● **Supplied text**

######

However, the pediatric nephrology community has gathered substantial good results upon their use [87] and the Guidelines of The Japanese Society of Nephrology released in 2016 [88] include specific recommendations addressing children. They[LP1] recommend with grade B the use of immunosuppressive drugs in cases with persistent proteinuria > 1 g/day/1.73 m2 and severe histology (Oxford MEST M1, S1 or C1), as a combination therapy for 2 years, indicating azathioprine as the drug of choice.

Mycophenolate mofetil

The increasing use of MMF in different clinical settings also in children led to an opening toward its use in the last KDIGO revision [31••] while data on some RCT are gathered and summated in a recent metanalysis [89].

The global limit of the studies done so far was the observation period of only 6 months, when none of the enrolled children/young adults was able to reach complete remission of proteinuria [90]. In a single center study in 33 children [91], MMF resistance was correlated to fibrosis and tubular atrophy, while cases with milder lesions had a beneficial effect on proteinuria reduction.

The main favorable responses were observed in the Asian population. Although not supported by strong data, the use of MMF as alternative to azathioprine in children may be explored in cases of steroid-resistant proteinuria, due to a minor side effect profile in comparison with cyclophosphamide.

######

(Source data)

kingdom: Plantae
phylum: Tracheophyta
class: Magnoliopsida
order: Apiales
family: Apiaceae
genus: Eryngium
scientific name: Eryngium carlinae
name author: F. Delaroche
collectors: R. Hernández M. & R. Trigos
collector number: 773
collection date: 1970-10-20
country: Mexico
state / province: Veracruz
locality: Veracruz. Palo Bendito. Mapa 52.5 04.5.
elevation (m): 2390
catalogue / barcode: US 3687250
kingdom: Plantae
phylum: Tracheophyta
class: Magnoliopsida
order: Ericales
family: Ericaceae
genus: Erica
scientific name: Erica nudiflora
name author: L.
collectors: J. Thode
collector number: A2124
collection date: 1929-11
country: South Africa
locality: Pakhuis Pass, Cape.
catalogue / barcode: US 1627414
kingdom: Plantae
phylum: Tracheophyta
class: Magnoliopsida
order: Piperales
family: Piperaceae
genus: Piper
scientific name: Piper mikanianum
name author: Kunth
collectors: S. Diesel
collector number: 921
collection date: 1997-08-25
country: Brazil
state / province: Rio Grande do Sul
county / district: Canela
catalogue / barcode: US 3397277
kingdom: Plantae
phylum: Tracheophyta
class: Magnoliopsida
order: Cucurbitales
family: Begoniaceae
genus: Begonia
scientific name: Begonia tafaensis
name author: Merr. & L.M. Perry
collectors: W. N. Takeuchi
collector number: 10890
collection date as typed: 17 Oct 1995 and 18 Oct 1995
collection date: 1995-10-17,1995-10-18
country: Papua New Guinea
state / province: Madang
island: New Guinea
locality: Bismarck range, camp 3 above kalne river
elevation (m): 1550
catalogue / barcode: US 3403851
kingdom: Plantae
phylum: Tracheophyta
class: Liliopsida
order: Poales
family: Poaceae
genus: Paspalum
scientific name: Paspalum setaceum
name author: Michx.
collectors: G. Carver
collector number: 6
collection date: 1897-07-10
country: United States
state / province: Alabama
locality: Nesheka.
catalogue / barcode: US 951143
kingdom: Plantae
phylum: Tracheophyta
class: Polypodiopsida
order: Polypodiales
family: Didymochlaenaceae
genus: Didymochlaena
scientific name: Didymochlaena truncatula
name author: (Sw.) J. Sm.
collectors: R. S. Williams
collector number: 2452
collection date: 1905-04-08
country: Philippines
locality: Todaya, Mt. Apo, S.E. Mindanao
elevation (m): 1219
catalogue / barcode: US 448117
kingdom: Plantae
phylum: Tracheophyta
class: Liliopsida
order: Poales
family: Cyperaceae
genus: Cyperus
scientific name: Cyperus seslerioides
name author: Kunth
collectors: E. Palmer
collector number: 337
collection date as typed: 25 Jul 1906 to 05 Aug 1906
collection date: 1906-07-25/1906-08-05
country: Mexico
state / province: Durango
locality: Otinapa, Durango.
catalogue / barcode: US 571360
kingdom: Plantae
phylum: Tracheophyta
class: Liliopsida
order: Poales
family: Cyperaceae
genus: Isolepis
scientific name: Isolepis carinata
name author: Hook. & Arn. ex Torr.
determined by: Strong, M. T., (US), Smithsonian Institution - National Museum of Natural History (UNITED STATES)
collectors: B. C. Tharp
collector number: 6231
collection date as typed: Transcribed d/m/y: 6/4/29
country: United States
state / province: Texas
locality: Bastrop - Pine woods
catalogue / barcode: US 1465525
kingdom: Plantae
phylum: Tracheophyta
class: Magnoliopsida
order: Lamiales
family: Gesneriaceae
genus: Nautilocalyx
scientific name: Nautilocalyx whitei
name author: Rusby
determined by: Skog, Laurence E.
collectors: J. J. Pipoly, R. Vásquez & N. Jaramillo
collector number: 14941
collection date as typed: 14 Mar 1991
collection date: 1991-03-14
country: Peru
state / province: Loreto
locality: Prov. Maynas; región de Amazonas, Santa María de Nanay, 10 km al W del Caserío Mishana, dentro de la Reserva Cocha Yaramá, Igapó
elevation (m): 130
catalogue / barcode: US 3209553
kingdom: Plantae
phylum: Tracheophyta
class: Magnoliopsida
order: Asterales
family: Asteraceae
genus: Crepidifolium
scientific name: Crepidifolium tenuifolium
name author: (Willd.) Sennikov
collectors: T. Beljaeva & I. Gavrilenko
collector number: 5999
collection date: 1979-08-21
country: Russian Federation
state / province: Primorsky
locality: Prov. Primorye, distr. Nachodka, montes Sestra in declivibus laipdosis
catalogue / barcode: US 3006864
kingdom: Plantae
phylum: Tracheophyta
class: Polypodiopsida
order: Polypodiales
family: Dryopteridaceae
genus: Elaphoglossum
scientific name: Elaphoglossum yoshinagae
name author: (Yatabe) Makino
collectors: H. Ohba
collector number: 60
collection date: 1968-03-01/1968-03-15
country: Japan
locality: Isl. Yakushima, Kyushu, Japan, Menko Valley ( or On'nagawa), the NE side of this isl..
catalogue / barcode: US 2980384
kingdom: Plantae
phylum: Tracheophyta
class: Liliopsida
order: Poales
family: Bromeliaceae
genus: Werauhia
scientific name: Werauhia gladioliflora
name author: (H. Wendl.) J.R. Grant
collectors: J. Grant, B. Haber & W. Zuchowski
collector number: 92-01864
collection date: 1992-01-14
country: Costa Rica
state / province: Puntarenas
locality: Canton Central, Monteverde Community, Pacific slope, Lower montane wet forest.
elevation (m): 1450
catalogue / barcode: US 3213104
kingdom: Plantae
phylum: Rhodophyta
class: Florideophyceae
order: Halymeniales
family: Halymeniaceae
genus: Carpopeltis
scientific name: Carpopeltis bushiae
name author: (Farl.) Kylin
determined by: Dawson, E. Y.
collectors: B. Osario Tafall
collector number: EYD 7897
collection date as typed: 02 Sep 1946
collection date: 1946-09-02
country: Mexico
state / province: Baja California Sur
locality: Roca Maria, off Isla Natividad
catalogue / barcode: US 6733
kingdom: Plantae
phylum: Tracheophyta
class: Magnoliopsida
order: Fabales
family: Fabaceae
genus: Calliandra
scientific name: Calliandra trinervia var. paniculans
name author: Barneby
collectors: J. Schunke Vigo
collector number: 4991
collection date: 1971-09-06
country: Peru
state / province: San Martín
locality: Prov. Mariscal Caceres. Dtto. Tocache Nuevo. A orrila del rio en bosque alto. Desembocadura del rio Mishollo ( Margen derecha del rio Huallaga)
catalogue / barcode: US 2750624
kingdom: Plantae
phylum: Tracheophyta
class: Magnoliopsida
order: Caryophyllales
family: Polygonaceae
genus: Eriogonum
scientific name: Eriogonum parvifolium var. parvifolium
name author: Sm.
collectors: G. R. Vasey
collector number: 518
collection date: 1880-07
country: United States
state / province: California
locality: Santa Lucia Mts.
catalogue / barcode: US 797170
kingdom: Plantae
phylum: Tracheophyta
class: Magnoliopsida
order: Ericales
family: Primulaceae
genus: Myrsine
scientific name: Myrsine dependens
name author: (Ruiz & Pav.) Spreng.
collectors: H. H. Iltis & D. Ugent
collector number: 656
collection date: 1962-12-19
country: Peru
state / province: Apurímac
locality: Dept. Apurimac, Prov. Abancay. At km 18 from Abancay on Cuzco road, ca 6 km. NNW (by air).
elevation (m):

######

● **Activity**
Please answer from the text on immunosuppressive drugs in children: in the single-center study of 33 children, what was MMF resistance correlated to?

● **Response below**
Fibrosis and tubular atrophy.